> Source
....

Entry Point — index.ts

The Worker's fetch handler wraps everything in OAuthProvider from @cloudflare/workers-oauth-provider. This middleware:

  1. Handles /register, /token, /.well-known/oauth-authorization-server automatically
  2. Injects OAUTH_PROVIDER helpers into the environment
  3. Passes authenticated requests to the inner handler with ctx.props containing userId, email, name

A /health check bypasses OAuth entirely for uptime monitoring. CORS headers are applied to all responses.

OAuth Handler — oauth-handler.ts

Handles all authentication UI and flows:

Routes

Route Method Purpose
/authorize GET Show login form or process identity token
/login POST Email/password authentication
/signup GET/POST Account creation
/oauth/github POST Initiate GitHub SSO
/oauth/google POST Initiate Google SSO
/oauth/callback GET Social OAuth callback

Authentication Flow

  1. Client redirects user to /authorize with standard OAuth 2.1 parameters
  2. User authenticates via email/password or social SSO
  3. On success, the handler creates an HMAC-SHA256 signed identity token containing { userId, email, name, exp }
  4. Redirects to /authorize?identity_token=<signed_token>
  5. The authorize handler verifies the signature and 5-minute expiry
  6. Auto-approves consent and calls completeAuthorization() to issue an authorization code
  7. Client exchanges the code for tokens at /token

Social OAuth Bridge

For GitHub/Google SSO, the gateway delegates to auth.stackbilt.dev/social-bridge:

  1. Gateway stores OAuth parameters (client_id, redirect_uri, scope, etc.) in OAUTH_KV under social_state:{uuid} with 5-min TTL
  2. Redirects to auth.stackbilt.dev/social-bridge?provider=github&state={uuid}&return_url=...
  3. Auth service handles the provider-specific OAuth dance
  4. Callback at /oauth/callback retrieves stored state, exchanges the code via AUTH_SERVICE.exchangeSocialCode(), and creates the identity token

Coming-Soon Gate

const PUBLIC_SIGNUPS_ENABLED = true;

When false, all auth routes return a "Coming Soon" HTML page. This gates public access without code deployment — just flip the flag.

....

> Stored items from a collection
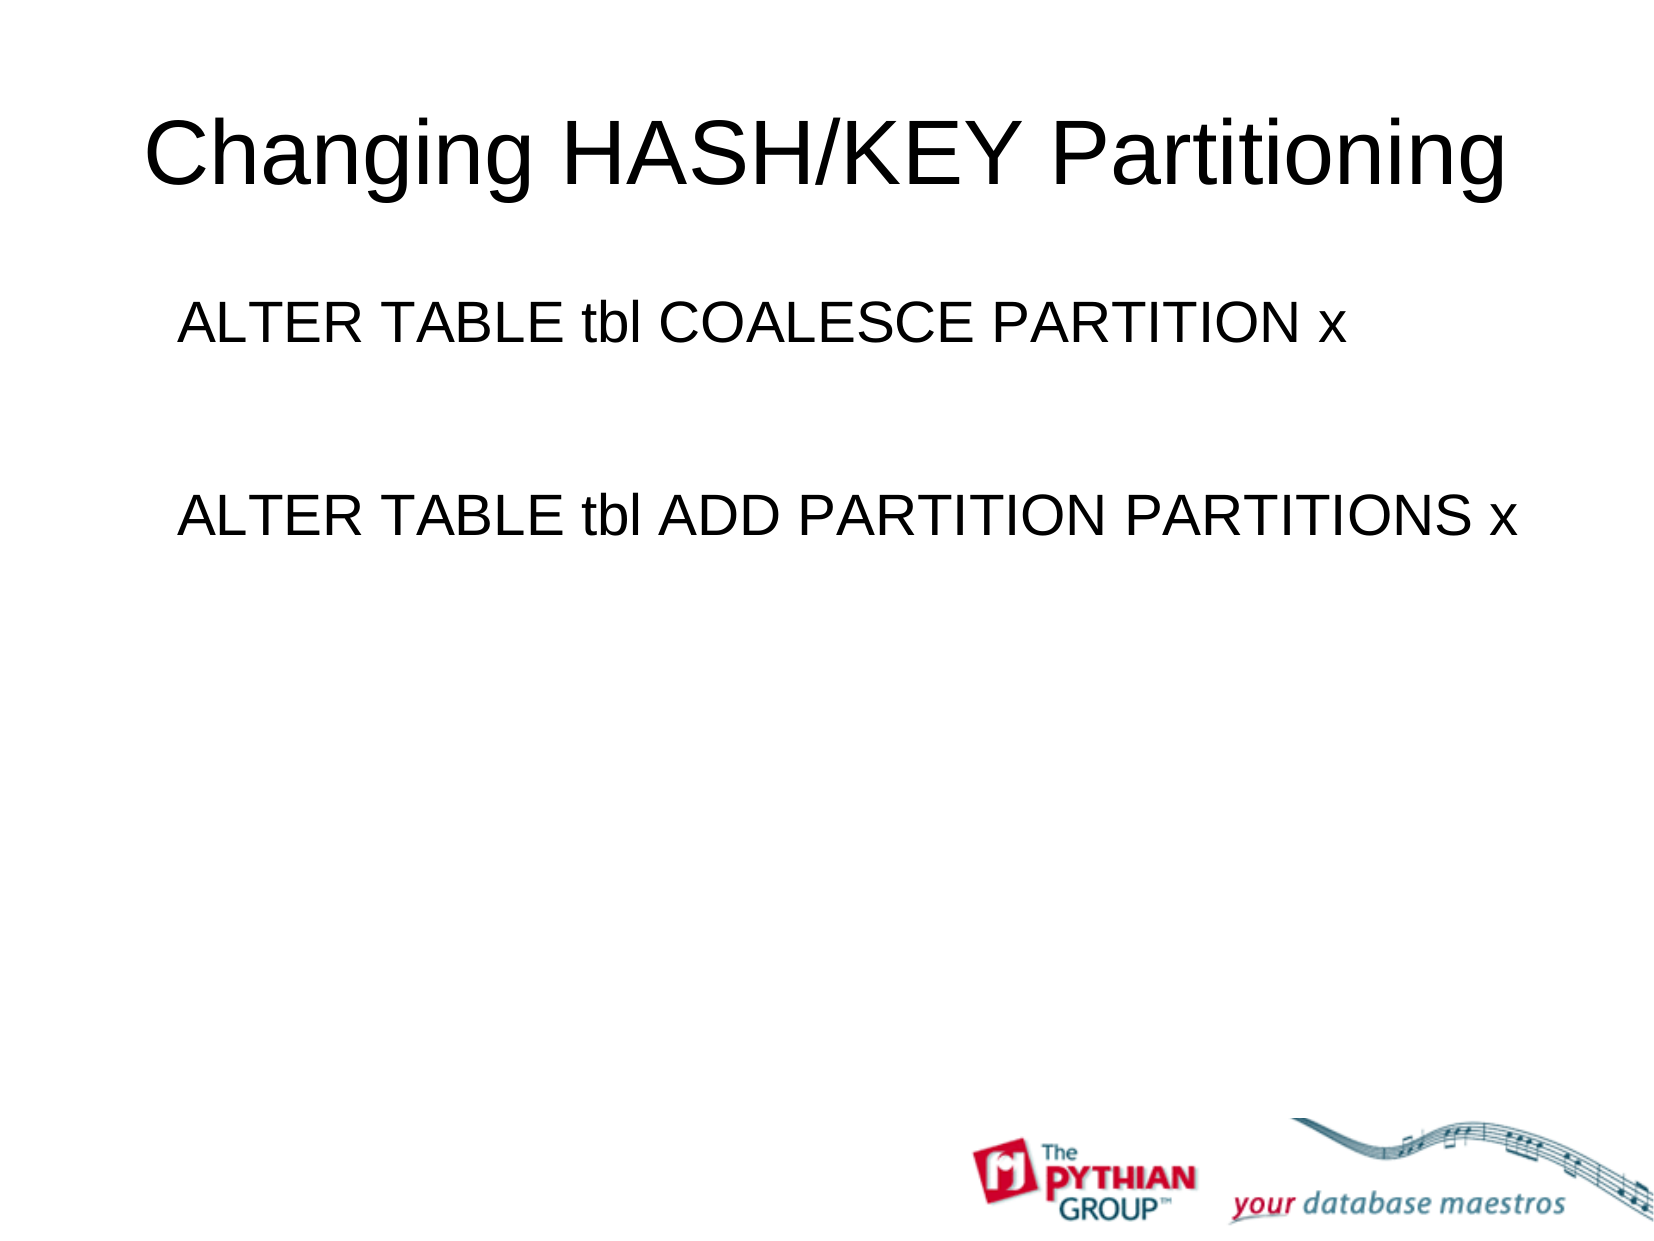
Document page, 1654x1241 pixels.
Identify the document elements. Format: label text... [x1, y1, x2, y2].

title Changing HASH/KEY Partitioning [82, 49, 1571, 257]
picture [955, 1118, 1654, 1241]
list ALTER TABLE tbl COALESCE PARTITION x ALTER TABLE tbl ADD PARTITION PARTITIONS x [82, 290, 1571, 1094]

....

> Exercise requirements
A) List every route path in the table under "Routes" in the gateway documentation.
B) According to the gateway documentation, what algorithm signs the identity token?
This listing comes from a separate source, not from the gateway documentation.

> Task-by-task results
A) /authorize, /login, /signup, /oauth/github, /oauth/google, /oauth/callback

B) HMAC-SHA256